İstenenler
A: Alıntıya göre Leyla Güven'in konferansa gönderdiği mesajı kim okudu?
B: Alıntıda "Amed’de gerçekleştirilen ‘1’inci" sözcüklerinin geçtiği yerden başlayın, "Mizgin Irgat okudu." sözcüklerinden sonra durun ve aradaki bölümü hiçbir değişiklik yapmadan yazın.

Alıntı
————

Amed’de gerçekleştirilen ‘1’inci Kürt Kadın Parlamenterler Konferansı’na mesaj gönderen DTK Eşbaşkanı Leyla Güven, ‘Kadın parlamenterlerin halkın değerlerinden uzaklaşmaması, yeni bir yaşamın öncüsü olması önemlidir’ dedi
Özgür Kadın Hareketi (Tevgera Jinên Azad-TJA) tarafından Çand Amed Kongre Merkezi’nde gerçekleştirilen “1’inci Kürt Kadın Parlamenterler Konferansı” devam ediyor.
“Siyaseti demokratikleştirelim, demokratik toplumu inşa edelim” şiarıyla gerçekleştirilen konferansa, Demokratik Toplum Kongresi (DTK) Eşbaşkanı Leyla Güven tutsak bulunduğu Sincan Kadın Kapalı Cezaevi’nden mesaj gönderdi. Mesajı, TJA üyesi Mizgin Irgat okudu.

————

Veri satırları
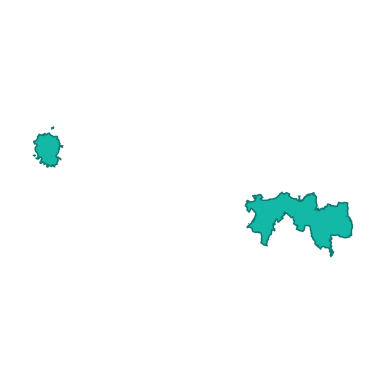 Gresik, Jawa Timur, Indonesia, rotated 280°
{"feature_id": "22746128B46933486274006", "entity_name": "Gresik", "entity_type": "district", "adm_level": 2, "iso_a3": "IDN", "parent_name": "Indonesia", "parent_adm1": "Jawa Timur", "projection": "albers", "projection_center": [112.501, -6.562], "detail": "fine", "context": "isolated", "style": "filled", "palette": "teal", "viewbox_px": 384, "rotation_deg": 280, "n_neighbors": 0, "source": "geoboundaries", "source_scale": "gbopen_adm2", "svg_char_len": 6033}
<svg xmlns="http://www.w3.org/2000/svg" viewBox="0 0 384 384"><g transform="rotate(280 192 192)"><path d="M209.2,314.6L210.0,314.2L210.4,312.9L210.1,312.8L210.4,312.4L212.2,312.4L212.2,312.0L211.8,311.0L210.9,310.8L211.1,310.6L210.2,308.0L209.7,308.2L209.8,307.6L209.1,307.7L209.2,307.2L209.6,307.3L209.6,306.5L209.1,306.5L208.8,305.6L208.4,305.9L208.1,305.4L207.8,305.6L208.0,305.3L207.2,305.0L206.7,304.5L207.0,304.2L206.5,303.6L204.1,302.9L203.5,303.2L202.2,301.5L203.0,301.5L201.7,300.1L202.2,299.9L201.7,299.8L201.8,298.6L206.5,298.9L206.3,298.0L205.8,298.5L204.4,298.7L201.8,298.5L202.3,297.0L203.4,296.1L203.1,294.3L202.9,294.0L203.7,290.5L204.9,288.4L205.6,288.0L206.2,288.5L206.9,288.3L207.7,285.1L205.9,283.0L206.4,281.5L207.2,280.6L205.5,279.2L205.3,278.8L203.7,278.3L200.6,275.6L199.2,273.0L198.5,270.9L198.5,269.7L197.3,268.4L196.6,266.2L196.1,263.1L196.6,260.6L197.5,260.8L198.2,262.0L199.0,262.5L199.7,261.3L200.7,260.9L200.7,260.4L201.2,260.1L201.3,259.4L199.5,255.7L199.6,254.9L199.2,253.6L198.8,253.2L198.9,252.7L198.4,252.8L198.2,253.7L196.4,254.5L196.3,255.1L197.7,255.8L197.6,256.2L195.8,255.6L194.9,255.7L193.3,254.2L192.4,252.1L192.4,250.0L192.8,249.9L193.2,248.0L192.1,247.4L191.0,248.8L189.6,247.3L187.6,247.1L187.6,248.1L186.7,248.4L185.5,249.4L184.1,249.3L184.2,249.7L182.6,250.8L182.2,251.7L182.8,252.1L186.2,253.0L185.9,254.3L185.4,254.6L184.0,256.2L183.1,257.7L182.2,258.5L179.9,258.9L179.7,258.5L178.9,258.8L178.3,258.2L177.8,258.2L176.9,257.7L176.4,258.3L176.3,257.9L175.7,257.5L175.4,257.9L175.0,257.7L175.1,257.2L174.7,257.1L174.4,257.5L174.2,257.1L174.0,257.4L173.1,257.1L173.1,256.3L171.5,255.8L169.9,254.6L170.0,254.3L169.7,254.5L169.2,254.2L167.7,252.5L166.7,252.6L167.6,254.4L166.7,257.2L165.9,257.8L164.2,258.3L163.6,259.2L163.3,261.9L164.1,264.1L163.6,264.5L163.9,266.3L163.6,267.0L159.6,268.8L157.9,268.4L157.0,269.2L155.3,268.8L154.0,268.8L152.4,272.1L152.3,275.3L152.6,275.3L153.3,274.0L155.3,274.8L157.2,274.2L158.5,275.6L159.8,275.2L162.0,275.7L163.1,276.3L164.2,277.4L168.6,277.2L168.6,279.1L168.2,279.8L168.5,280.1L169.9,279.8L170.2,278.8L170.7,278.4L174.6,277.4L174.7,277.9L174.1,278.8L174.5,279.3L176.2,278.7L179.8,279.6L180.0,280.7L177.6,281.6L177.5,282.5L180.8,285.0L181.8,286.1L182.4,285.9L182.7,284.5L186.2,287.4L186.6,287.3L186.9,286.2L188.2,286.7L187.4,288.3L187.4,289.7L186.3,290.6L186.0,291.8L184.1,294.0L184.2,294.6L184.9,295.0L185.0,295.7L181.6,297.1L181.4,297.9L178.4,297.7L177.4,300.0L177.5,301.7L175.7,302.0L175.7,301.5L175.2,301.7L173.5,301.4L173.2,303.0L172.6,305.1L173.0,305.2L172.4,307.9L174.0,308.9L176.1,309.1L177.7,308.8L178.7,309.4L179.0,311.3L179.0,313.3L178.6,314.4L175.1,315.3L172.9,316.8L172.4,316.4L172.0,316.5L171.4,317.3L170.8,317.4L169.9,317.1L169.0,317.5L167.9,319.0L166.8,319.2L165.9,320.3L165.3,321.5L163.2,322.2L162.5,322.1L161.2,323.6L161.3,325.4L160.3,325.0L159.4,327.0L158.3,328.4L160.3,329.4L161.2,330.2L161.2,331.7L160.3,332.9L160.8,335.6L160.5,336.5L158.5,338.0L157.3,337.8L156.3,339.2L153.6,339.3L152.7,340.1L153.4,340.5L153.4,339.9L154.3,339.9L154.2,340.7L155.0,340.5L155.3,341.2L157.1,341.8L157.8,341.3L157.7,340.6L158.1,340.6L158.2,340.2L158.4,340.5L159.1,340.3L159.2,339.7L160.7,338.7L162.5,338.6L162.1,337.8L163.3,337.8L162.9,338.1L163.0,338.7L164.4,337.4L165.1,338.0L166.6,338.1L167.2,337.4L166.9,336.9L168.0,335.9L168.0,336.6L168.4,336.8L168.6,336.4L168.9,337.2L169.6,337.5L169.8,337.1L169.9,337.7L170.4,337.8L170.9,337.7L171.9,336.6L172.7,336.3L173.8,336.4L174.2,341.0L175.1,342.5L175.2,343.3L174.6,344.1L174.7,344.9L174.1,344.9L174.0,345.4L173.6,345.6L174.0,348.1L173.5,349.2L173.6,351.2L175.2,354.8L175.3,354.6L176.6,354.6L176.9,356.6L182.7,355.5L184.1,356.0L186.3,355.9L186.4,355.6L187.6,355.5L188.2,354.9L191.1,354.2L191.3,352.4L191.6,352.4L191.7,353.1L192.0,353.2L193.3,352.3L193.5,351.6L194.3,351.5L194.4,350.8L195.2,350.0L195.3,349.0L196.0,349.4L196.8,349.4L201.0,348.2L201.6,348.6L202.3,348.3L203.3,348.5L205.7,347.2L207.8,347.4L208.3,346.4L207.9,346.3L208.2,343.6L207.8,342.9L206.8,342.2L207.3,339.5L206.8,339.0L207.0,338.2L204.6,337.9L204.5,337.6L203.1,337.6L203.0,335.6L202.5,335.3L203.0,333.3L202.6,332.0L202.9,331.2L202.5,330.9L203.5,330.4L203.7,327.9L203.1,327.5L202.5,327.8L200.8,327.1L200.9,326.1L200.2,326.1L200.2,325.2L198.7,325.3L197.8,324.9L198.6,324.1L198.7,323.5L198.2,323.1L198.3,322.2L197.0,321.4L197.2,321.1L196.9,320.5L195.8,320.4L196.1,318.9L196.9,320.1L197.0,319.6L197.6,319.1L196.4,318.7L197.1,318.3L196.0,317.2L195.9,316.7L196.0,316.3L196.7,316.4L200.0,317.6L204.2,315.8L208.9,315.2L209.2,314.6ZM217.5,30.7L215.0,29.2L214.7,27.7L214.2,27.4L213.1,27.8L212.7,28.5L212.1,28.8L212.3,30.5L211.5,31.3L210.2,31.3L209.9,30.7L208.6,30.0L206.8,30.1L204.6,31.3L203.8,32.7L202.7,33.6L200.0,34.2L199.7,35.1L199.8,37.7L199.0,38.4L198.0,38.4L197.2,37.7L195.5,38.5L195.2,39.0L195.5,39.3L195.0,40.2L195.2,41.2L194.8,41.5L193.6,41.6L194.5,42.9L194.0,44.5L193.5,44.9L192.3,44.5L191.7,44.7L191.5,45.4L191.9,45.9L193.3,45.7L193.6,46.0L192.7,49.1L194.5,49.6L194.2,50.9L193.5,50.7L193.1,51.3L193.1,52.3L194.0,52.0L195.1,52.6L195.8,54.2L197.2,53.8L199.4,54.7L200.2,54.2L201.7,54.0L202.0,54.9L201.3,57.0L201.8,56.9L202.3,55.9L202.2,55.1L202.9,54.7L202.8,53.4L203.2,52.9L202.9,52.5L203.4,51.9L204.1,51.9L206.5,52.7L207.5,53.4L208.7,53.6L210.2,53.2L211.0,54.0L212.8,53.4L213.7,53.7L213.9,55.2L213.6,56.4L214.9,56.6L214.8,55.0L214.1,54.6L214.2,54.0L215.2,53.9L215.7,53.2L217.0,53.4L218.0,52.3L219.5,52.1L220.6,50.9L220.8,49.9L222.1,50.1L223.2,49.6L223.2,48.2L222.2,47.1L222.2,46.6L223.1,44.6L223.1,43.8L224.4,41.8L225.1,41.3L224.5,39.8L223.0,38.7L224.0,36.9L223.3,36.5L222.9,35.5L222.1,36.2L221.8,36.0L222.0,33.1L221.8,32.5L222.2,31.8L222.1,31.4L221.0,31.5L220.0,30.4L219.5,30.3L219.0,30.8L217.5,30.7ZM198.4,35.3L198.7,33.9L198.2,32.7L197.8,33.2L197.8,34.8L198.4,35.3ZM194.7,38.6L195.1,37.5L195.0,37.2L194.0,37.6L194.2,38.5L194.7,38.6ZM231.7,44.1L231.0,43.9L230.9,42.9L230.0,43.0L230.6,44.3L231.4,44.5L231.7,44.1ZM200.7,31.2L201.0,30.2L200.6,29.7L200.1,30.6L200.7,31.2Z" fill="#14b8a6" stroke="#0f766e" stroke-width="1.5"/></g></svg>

————

Görev görev yanıtlar
A: Mesajı TJA üyesi Mizgin Irgat okudu.

B:
Amed’de gerçekleştirilen ‘1’inci Kürt Kadın Parlamenterler Konferansı’na mesaj gönderen DTK Eşbaşkanı Leyla Güven, ‘Kadın parlamenterlerin halkın değerlerinden uzaklaşmaması, yeni bir yaşamın öncüsü olması önemlidir’ dedi
Özgür Kadın Hareketi (Tevgera Jinên Azad-TJA) tarafından Çand Amed Kongre Merkezi’nde gerçekleştirilen “1’inci Kürt Kadın Parlamenterler Konferansı” devam ediyor.
“Siyaseti demokratikleştirelim, demokratik toplumu inşa edelim” şiarıyla gerçekleştirilen konferansa, Demokratik Toplum Kongresi (DTK) Eşbaşkanı Leyla Güven tutsak bulunduğu Sincan Kadın Kapalı Cezaevi’nden mesaj gönderdi. Mesajı, TJA üyesi Mizgin Irgat okudu.